Start of PROVIDED DATA

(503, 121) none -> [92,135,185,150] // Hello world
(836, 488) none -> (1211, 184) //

End of PROVIDED DATA
Start of PROVIDED DATA

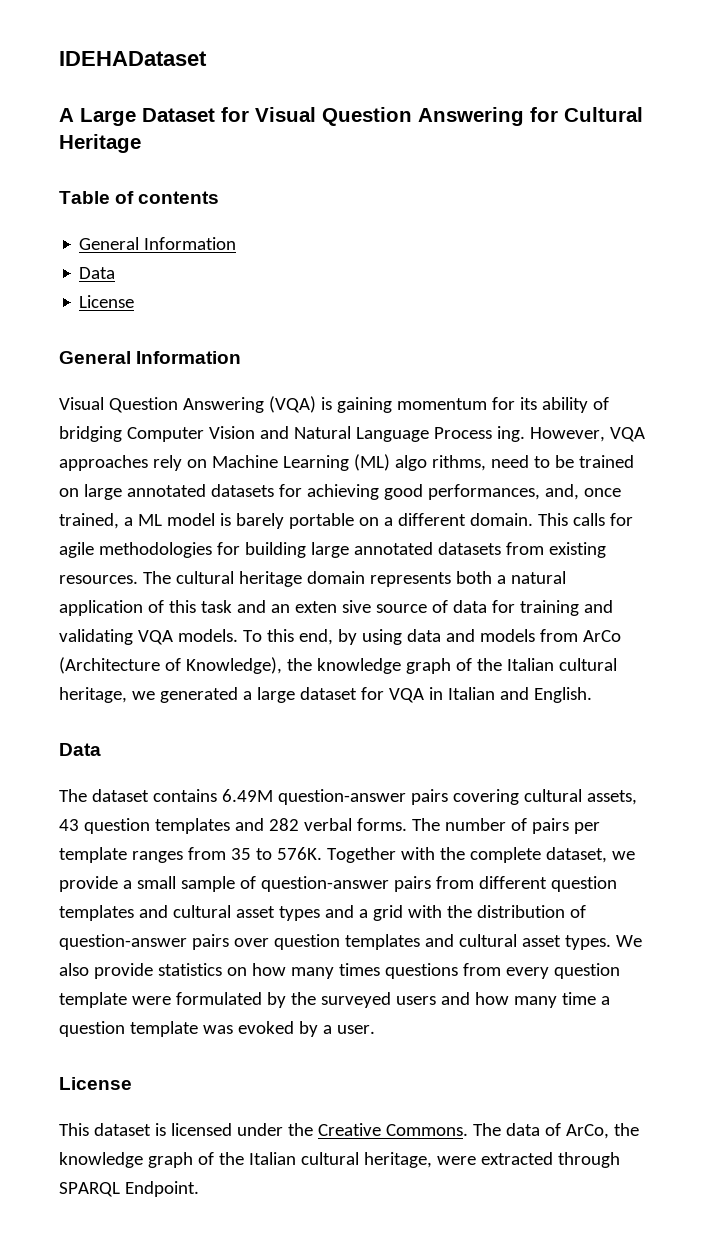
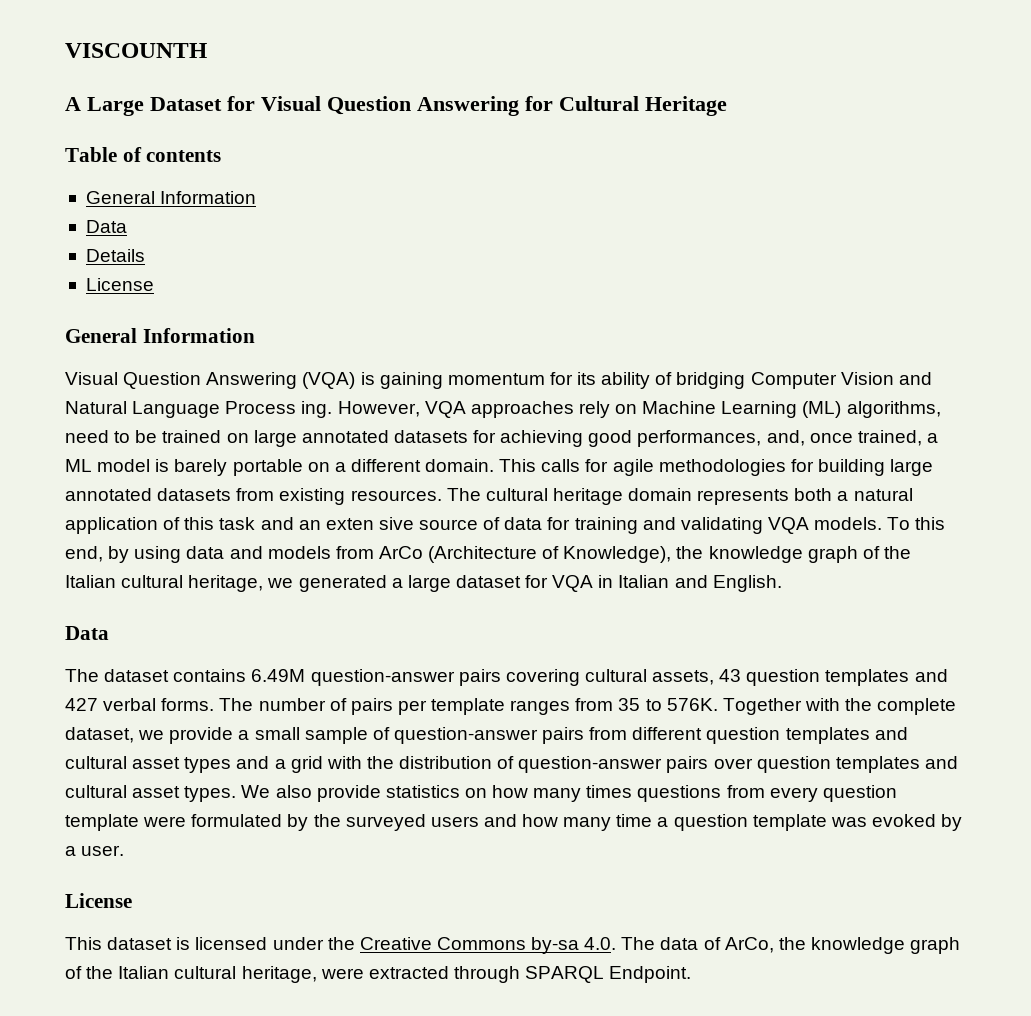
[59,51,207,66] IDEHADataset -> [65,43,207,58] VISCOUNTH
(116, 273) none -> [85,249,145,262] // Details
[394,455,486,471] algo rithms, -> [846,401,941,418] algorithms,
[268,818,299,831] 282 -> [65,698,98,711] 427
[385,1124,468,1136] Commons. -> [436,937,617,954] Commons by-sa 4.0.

End of PROVIDED DATA
Start of PROVIDED DATA

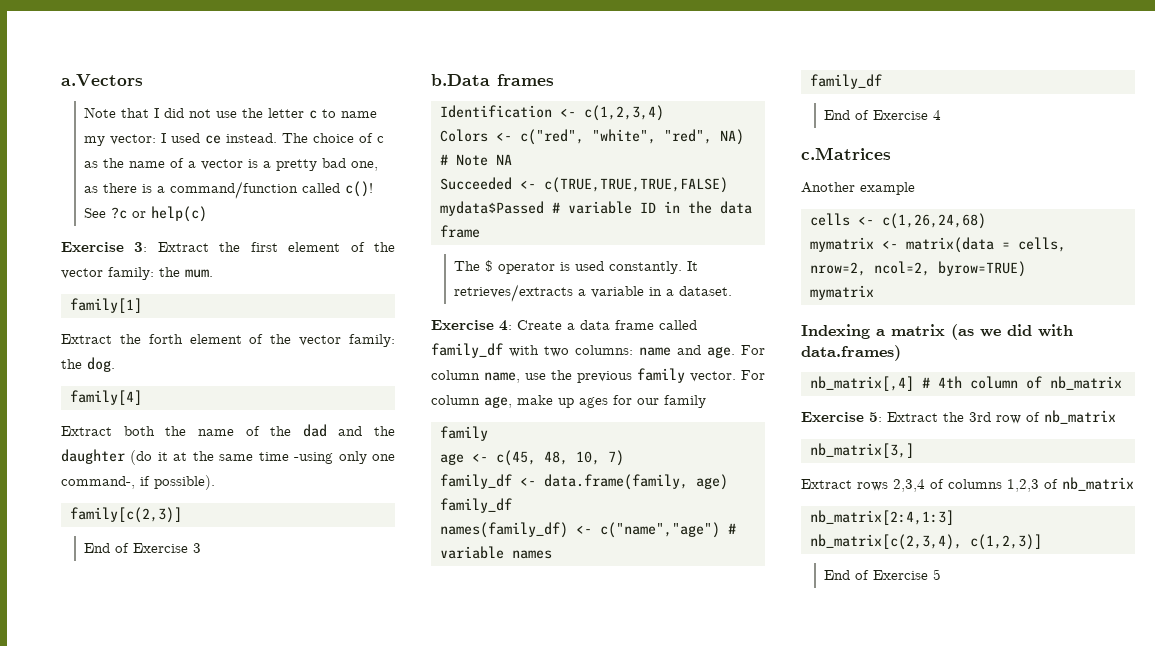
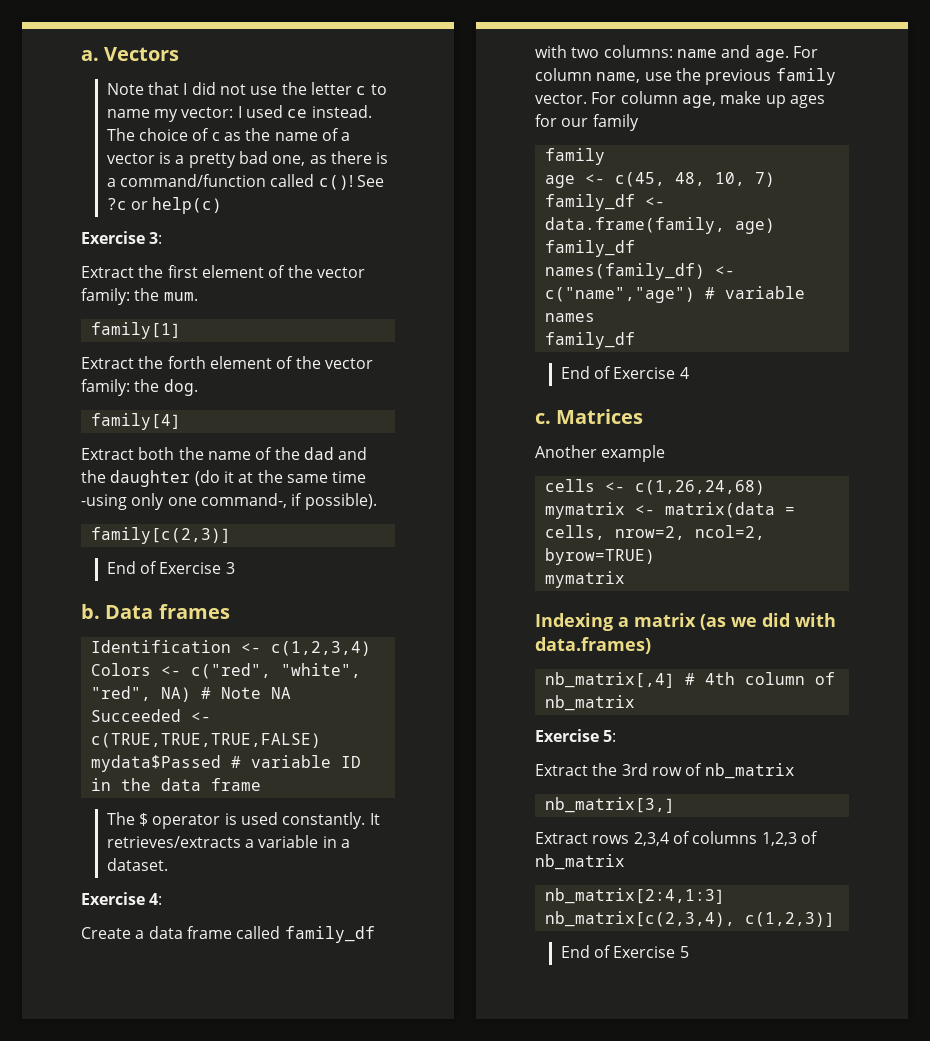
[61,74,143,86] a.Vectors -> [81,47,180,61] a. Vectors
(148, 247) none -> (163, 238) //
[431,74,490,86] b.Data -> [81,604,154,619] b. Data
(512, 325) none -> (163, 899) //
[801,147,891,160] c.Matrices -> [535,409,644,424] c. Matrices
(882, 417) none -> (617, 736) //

End of PROVIDED DATA

Only the lines above starting at the line that holds "(148, 247) none -> (163, 238) //" and ending at the line that holds "(882, 417) none -> (617, 736) //" are to be repeated, exactly and in full.

(148, 247) none -> (163, 238) //
[431,74,490,86] b.Data -> [81,604,154,619] b. Data
(512, 325) none -> (163, 899) //
[801,147,891,160] c.Matrices -> [535,409,644,424] c. Matrices
(882, 417) none -> (617, 736) //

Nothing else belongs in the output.